Start of Provided records

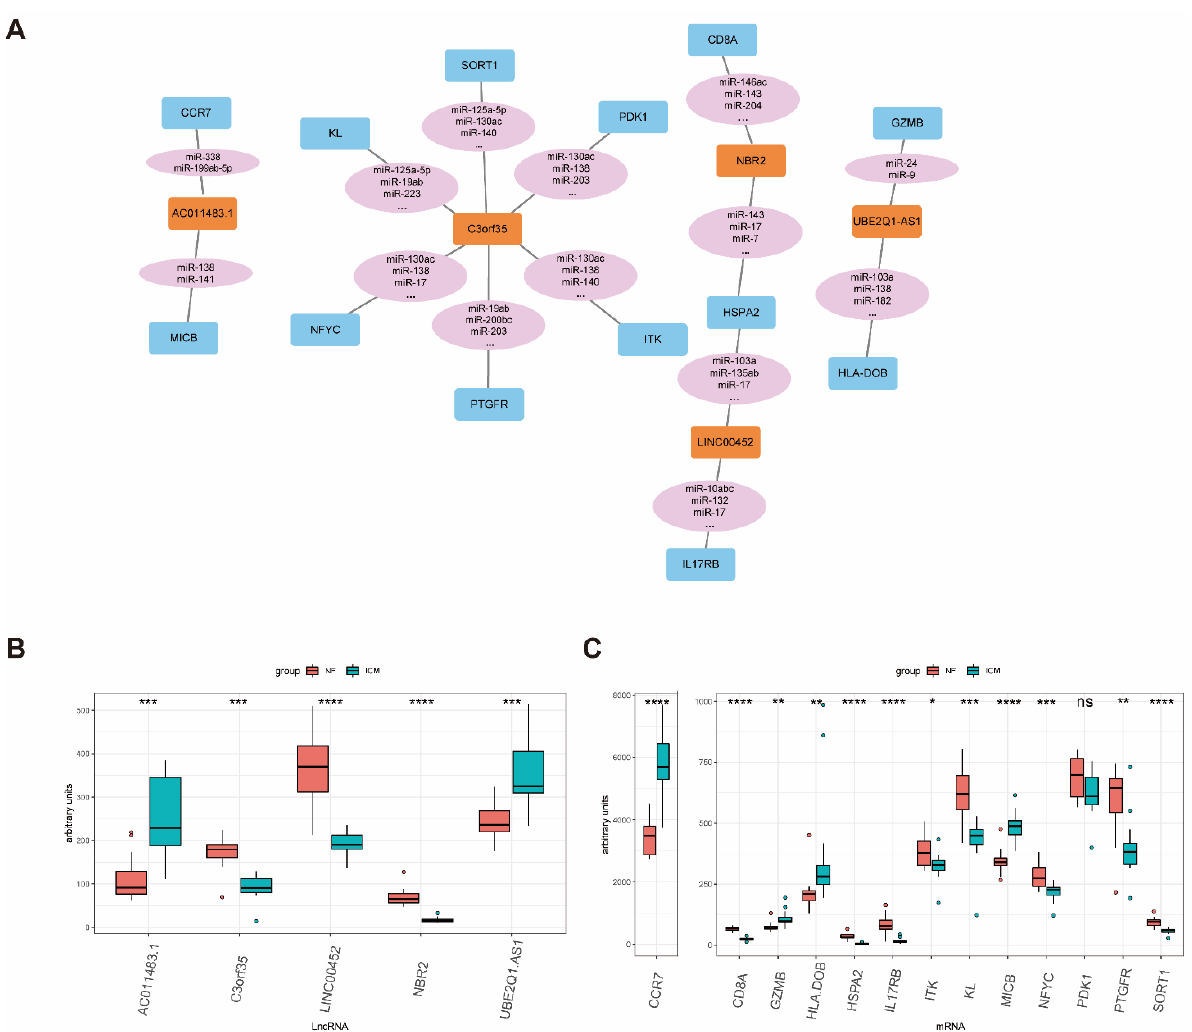
Figure 3. The immune-related ceRNA network within the key modules. ( A ) The immune-related ceRNA network. The blue nodes represent mRNAs, the pink nodes represent miRNAs, and the orange nodes represent lncRNAs. ( B ) Expression of lncRNAs included in ceRNA network among the ICM and NF samples in the training GSE116250 dataset. ( C ) Expression of mRNAs included in ceRNA network among the ICM and NF samples in the training GSE116250 dataset. ICM, ischemic cardiomyopathy; NF, non-failing heart. * p value < 0.05, ** p value < 0.01, *** p value < 0.001, **** p value < 0.0001.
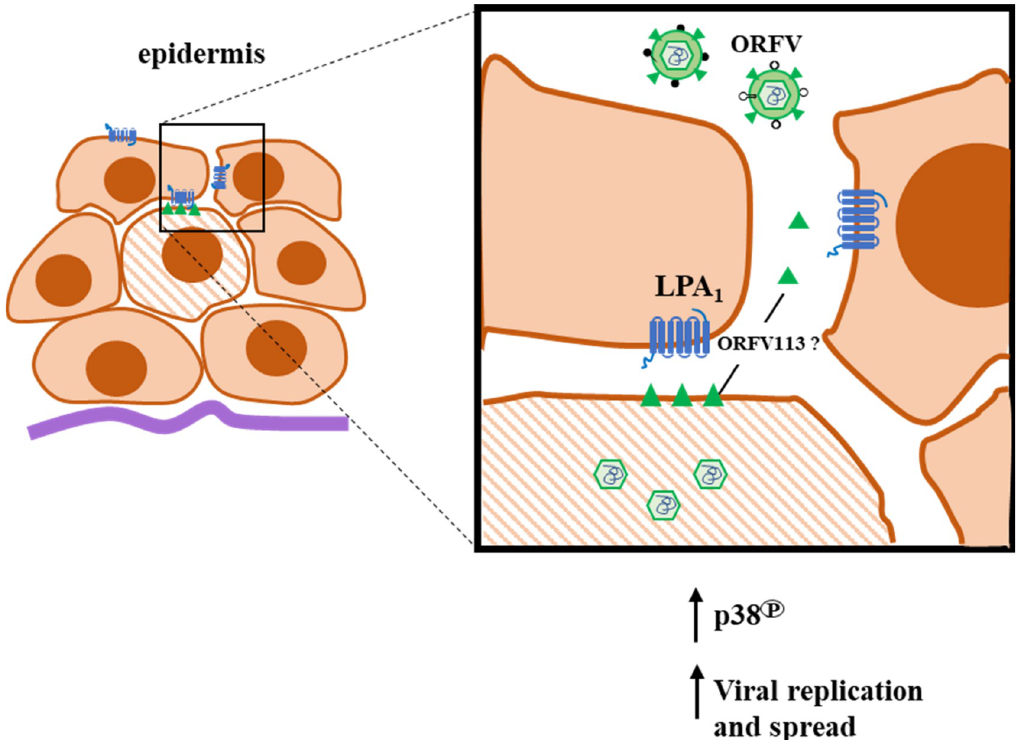
Fig 13. Proposed function of ORFV113 during infection of the epidermis by ORFV. LPA-p38 signaling targeted by ORFV113 might exert an effect on p38 signaling in neighboring cells in a virus plaque or focal lesion in ORFV infected epidermis. ORFV113 interacts with GPCR, LPA 1 and enhances p38 phosphorylation in ORFV infected cells. ORFV113 expressed in the membrane of infected cells might be interacting with LPA 1 on adjacent cells in a juxtacrine manner, leading to p38 phosphorylation in neighboring cells. Alternatively, soluble ORFV113 may perform the same function in a paracrine manner as ORFV113 is present in the supernatant of infected cells. The mechanism by which ORFV113 is present in the supernatant is yet to be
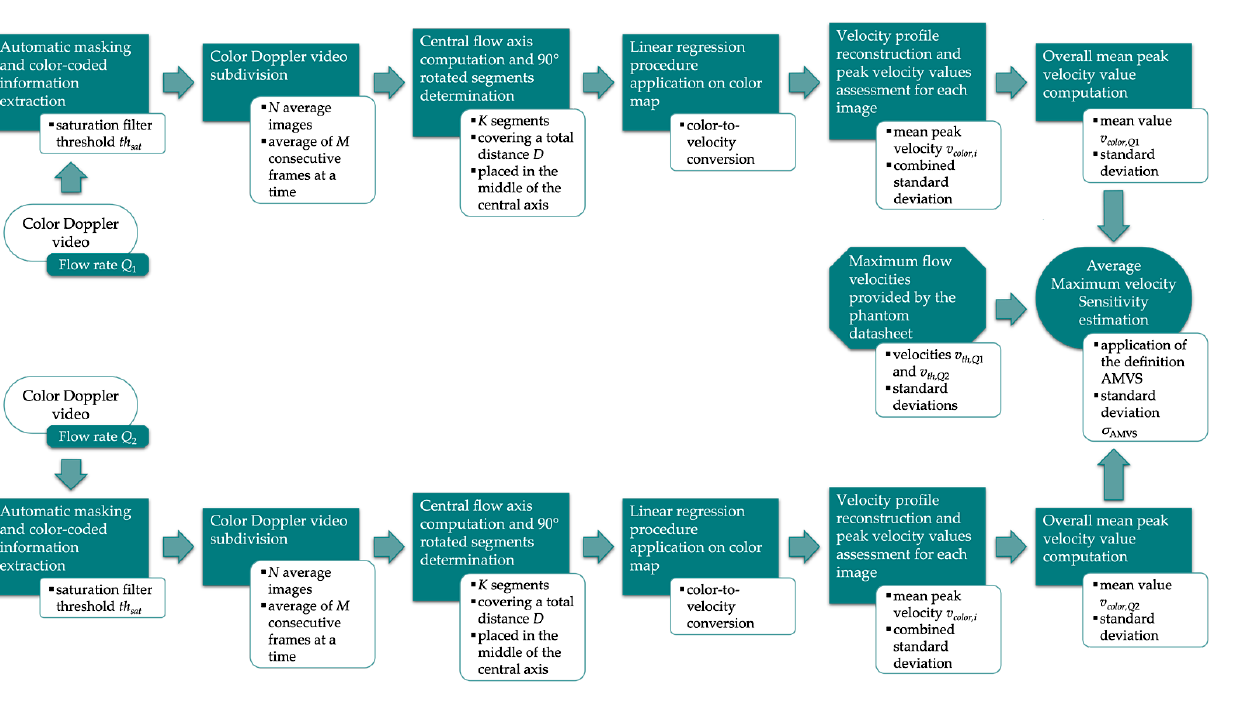
Figure 5. Flow chart of the image analysis-based method for AMVS parameter estimation.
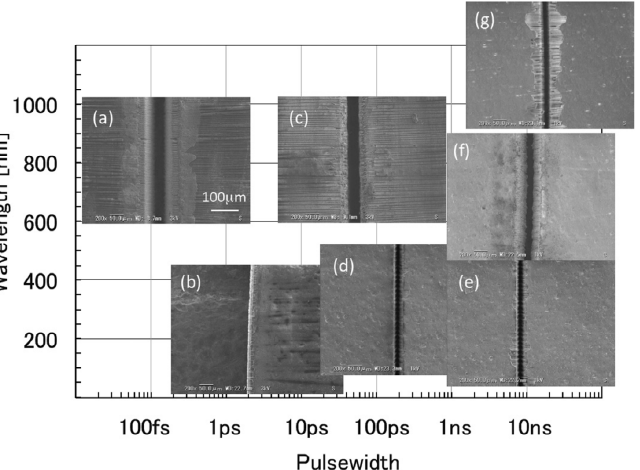
Figure 10. Processing morphology with different wavelengths and pulse widths, ( a ) the pulse width and wavelength of the laser beam of-( g ) are respectively: ( a ) 180 fs, 800 nm; ( b ) 35 ps, 800 nm; ( c ) 200 ps, 800 nm; ( d ) 2 ns, 355 nm; ( e ) 10 ns, 355 nm; ( f ) 10 ns, 532 nm; ( g ) 20 ns, 1064 nm [68].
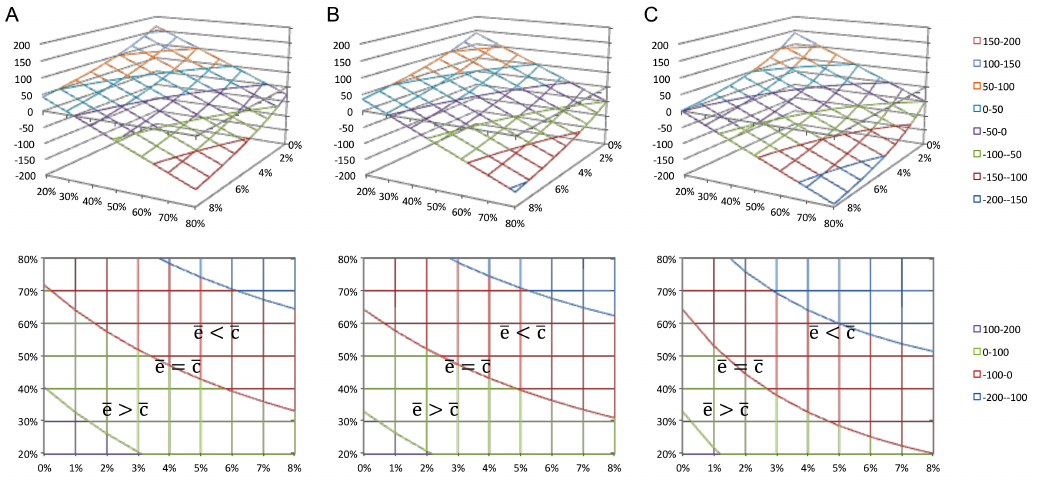
Figure 14. Trade-off between social discount rate (SDR) and risk level for three discounting approaches: ( A ) Decreasing by steps discounting; ( B ) Decreasing discounting; ( C ) Constant discounting (legend:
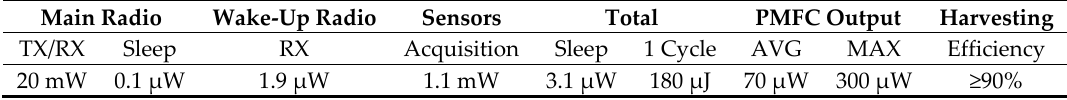
Table 1. Power consumption and generation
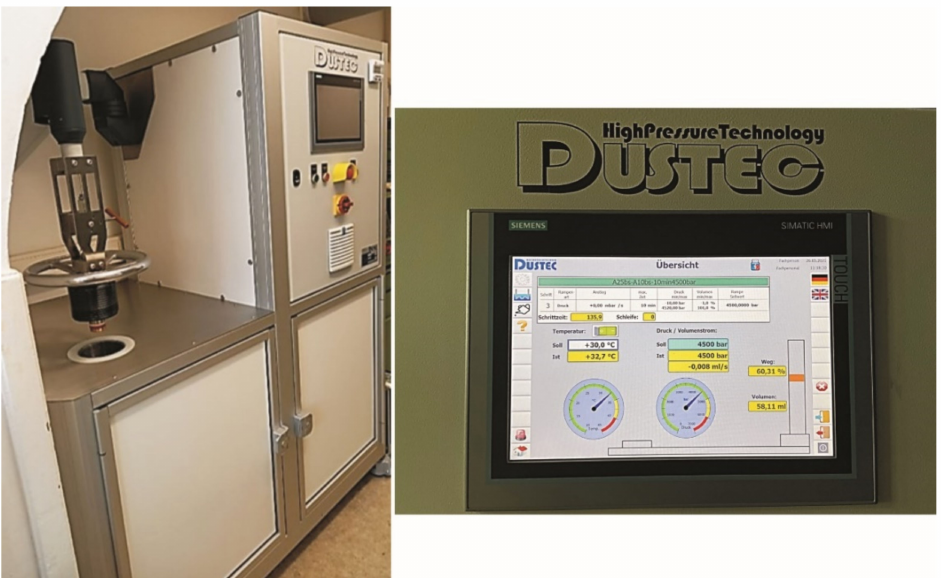
Figure 5. Pressure testing system (HighPressureTechnology Dustec, Wismar, Germany), with a sample volume of 200 mL. High hydrostatic pressures up to 600 MPa can be applied. Temperatures between 0 ◦ C and 40 ◦ C can be set constantly during HHP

End of Provided records

• **What is expected**
Each line that holds the string "Figure" is to be copied from the entries above.

• **Response to the exercise**
Figure 3. The immune-related ceRNA network within the key modules. ( A ) The immune-related ceRNA network. The blue nodes represent mRNAs, the pink nodes represent miRNAs, and the orange nodes represent lncRNAs. ( B ) Expression of lncRNAs included in ceRNA network among the ICM and NF samples in the training GSE116250 dataset. ( C ) Expression of mRNAs included in ceRNA network among the ICM and NF samples in the training GSE116250 dataset. ICM, ischemic cardiomyopathy; NF, non-failing heart. * p value < 0.05, ** p value < 0.01, *** p value < 0.001, **** p value < 0.0001.
Figure 5. Flow chart of the image analysis-based method for AMVS parameter estimation.
Figure 10. Processing morphology with different wavelengths and pulse widths, ( a ) the pulse width and wavelength of the laser beam of-( g ) are respectively: ( a ) 180 fs, 800 nm; ( b ) 35 ps, 800 nm; ( c ) 200 ps, 800 nm; ( d ) 2 ns, 355 nm; ( e ) 10 ns, 355 nm; ( f ) 10 ns, 532 nm; ( g ) 20 ns, 1064 nm [68].
Figure 14. Trade-off between social discount rate (SDR) and risk level for three discounting approaches: ( A ) Decreasing by steps discounting; ( B ) Decreasing discounting; ( C ) Constant discounting (legend:
Figure 5. Pressure testing system (HighPressureTechnology Dustec, Wismar, Germany), with a sample volume of 200 mL. High hydrostatic pressures up to 600 MPa can be applied. Temperatures between 0 ◦ C and 40 ◦ C can be set constantly during HHP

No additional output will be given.